→ **TASK PROMPT**: In the entries below, find the line with "right front paw: (331, 438)" and print exactly every line from there up to and including the line with "left eye: (37, 463)", with no other lines.

*** DATA FOR THIS EXERCISE Section Begins ***

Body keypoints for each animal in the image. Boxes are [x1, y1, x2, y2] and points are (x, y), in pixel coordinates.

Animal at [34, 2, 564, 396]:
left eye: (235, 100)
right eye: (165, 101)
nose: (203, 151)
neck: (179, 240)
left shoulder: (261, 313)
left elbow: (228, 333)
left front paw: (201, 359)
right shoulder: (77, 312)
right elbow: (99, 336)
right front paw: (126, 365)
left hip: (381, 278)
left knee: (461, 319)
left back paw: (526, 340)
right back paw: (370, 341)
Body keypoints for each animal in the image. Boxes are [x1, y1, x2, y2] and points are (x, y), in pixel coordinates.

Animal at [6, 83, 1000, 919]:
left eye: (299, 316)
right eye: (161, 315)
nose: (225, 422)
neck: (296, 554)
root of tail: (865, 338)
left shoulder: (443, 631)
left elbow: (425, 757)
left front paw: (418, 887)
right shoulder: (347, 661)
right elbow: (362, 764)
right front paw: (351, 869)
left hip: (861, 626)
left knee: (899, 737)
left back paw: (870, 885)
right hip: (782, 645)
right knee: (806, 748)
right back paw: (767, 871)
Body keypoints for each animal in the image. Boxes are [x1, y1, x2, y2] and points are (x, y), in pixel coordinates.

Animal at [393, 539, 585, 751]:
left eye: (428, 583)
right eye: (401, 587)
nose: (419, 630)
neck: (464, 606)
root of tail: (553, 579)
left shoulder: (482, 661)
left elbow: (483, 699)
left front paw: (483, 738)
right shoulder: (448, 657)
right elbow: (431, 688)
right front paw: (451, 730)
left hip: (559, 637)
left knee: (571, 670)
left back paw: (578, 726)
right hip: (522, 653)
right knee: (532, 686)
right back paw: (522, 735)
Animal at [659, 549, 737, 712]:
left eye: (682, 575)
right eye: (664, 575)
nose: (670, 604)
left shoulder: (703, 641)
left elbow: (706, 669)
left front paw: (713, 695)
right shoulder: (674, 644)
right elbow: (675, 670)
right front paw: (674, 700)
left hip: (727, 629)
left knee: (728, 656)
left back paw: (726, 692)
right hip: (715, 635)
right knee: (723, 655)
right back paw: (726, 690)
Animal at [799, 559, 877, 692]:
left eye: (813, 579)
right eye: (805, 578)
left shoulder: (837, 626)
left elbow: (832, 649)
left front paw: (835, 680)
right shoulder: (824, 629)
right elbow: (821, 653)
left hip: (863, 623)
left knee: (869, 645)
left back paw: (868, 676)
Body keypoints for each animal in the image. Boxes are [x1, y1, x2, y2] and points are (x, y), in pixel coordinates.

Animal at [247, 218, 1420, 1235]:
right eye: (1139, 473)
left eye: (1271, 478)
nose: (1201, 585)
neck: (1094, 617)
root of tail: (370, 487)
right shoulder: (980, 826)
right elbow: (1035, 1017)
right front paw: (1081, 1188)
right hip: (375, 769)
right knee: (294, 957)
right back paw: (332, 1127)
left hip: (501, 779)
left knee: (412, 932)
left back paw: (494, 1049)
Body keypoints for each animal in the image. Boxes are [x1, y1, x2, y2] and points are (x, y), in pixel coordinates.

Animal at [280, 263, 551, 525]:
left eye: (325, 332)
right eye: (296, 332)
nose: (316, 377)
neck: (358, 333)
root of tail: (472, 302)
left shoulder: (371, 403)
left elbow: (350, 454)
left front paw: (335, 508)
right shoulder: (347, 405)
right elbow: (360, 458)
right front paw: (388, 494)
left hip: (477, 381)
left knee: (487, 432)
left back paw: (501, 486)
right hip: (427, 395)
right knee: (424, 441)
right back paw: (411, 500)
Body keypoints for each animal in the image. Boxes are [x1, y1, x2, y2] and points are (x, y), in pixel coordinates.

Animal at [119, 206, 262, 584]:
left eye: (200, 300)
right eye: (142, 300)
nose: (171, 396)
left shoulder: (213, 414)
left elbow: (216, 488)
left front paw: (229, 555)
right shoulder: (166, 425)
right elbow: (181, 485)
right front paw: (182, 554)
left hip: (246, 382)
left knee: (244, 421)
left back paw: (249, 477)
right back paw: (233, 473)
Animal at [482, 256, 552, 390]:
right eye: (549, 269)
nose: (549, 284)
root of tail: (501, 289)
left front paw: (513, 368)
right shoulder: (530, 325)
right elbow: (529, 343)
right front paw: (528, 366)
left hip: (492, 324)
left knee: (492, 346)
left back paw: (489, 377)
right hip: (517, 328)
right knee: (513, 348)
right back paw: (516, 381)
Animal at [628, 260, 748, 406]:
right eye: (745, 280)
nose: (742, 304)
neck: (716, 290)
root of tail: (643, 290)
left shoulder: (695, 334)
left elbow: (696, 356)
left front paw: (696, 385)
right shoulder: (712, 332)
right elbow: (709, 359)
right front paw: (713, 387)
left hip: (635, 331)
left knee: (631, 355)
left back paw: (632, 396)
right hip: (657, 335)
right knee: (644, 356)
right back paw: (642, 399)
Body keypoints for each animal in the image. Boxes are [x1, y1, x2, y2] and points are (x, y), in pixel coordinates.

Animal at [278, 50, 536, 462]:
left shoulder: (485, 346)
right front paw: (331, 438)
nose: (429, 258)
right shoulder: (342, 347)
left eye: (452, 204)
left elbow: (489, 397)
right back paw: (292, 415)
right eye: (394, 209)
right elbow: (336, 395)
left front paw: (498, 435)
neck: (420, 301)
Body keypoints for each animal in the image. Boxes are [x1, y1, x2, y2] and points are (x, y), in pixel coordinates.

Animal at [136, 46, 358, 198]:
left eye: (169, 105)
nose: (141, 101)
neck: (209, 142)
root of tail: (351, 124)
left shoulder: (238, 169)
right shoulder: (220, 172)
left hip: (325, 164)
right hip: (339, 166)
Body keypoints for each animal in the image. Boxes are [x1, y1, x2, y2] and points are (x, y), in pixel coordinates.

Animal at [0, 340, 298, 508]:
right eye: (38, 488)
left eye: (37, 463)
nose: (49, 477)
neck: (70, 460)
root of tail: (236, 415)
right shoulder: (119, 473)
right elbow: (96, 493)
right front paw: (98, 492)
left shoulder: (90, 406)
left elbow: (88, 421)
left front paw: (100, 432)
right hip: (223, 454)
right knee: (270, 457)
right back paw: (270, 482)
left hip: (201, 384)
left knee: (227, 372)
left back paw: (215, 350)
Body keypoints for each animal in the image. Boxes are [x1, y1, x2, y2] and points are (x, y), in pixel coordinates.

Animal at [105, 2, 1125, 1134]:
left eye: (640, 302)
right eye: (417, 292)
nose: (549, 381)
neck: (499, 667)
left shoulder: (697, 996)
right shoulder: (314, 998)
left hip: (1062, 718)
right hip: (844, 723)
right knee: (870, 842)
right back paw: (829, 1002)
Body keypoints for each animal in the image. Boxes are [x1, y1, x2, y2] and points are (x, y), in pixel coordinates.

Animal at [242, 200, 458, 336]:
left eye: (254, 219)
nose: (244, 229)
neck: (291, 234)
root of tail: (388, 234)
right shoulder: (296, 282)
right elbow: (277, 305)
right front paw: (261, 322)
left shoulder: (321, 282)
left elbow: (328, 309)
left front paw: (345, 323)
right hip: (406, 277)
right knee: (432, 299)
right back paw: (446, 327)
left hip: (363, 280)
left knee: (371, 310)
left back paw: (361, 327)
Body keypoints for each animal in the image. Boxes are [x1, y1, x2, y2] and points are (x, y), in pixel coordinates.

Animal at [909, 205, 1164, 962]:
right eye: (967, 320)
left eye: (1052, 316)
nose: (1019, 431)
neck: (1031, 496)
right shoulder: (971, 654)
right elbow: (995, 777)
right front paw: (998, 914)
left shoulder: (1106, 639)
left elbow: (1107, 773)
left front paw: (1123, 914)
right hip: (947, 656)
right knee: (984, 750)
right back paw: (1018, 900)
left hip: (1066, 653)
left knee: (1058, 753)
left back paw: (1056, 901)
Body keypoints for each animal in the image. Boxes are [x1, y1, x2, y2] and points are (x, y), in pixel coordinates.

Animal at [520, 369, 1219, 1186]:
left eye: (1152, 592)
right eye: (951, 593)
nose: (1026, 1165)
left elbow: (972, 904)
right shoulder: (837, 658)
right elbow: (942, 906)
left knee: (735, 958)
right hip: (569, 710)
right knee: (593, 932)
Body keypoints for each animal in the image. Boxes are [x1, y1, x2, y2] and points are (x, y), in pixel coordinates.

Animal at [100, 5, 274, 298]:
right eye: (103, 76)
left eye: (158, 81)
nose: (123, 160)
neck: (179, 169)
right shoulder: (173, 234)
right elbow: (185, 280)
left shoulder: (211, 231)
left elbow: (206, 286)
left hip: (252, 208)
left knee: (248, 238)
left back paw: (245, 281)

*** DATA FOR THIS EXERCISE Section Ends ***

→ **OUTPUT**:
right front paw: (331, 438)
nose: (429, 258)
right shoulder: (342, 347)
left eye: (452, 204)
left elbow: (489, 397)
right back paw: (292, 415)
right eye: (394, 209)
right elbow: (336, 395)
left front paw: (498, 435)
neck: (420, 301)
Body keypoints for each animal in the image. Boxes are [x1, y1, x2, y2] and points are (x, y), in pixel coordinates.

Animal at [136, 46, 358, 198]:
left eye: (169, 105)
nose: (141, 101)
neck: (209, 142)
root of tail: (351, 124)
left shoulder: (238, 169)
right shoulder: (220, 172)
left hip: (325, 164)
right hip: (339, 166)
Body keypoints for each animal in the image. Boxes are [x1, y1, x2, y2] and points are (x, y), in pixel coordinates.

Animal at [0, 340, 298, 508]:
right eye: (38, 488)
left eye: (37, 463)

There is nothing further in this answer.